### Task objective
Copy the text of the data below word for word, leaving out the pictures.

### Dataset extract

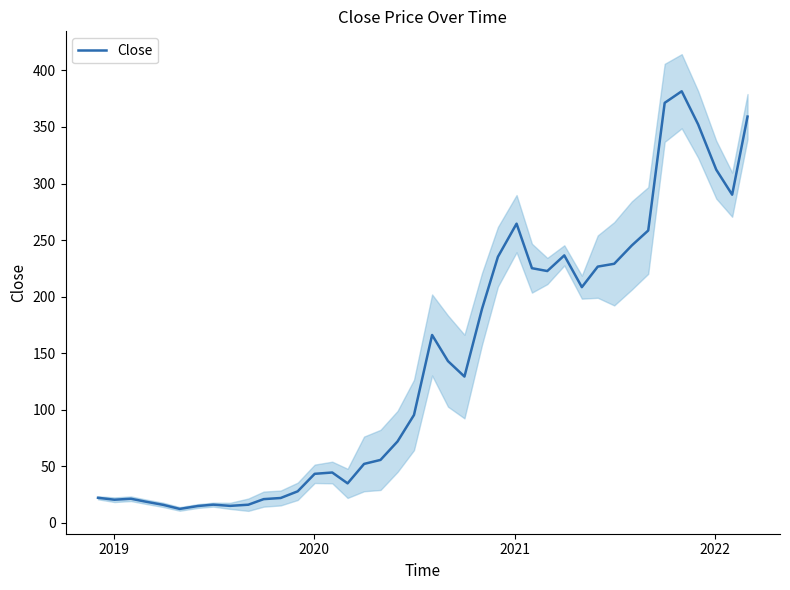

What is the highest value of the Close series?

381.6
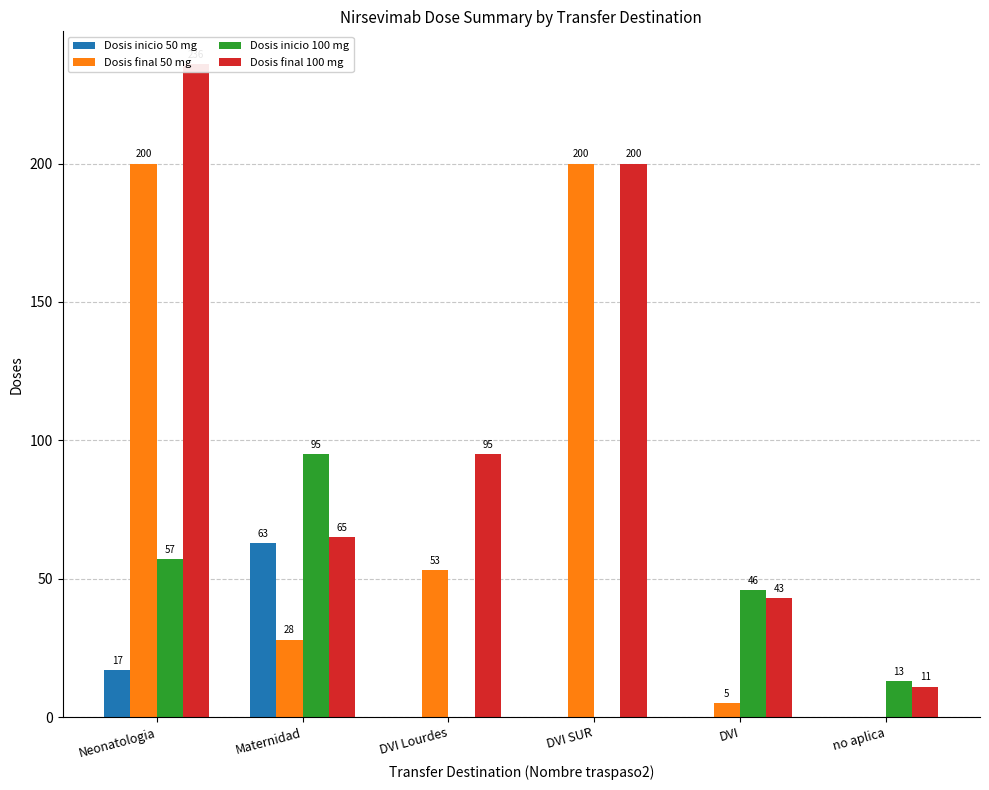

Is it true that Dosis final 100 mg equals 329 at DVI SUR?

False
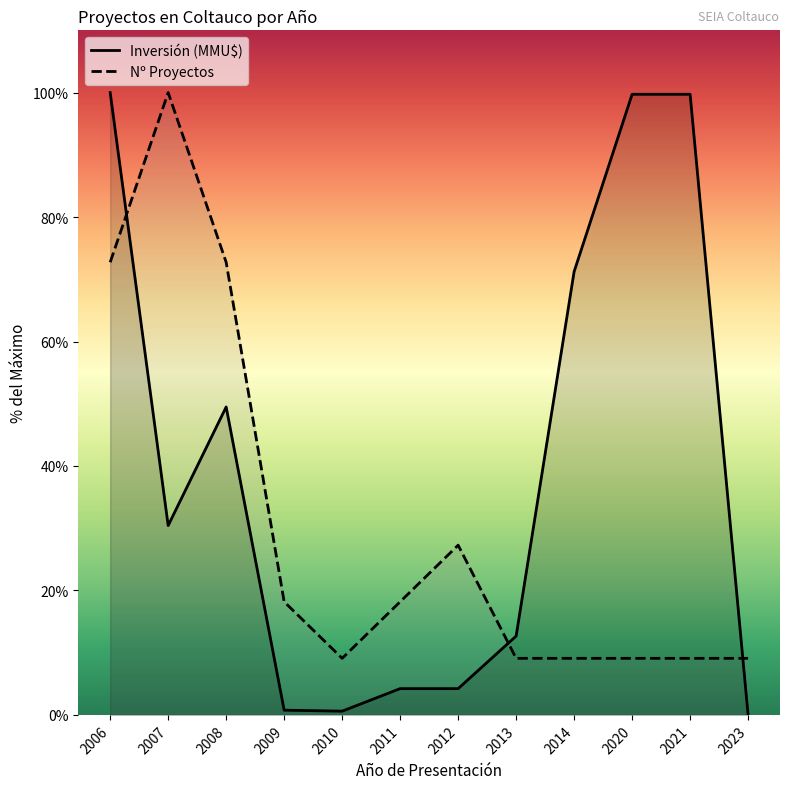

In Nº Proyectos, how many points are lower than both neighbors (excluding endpoints)?

1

### Your solution
What is the highest value of the Close series?

381.6

Is it true that Dosis final 100 mg equals 329 at DVI SUR?

False

In Nº Proyectos, how many points are lower than both neighbors (excluding endpoints)?

1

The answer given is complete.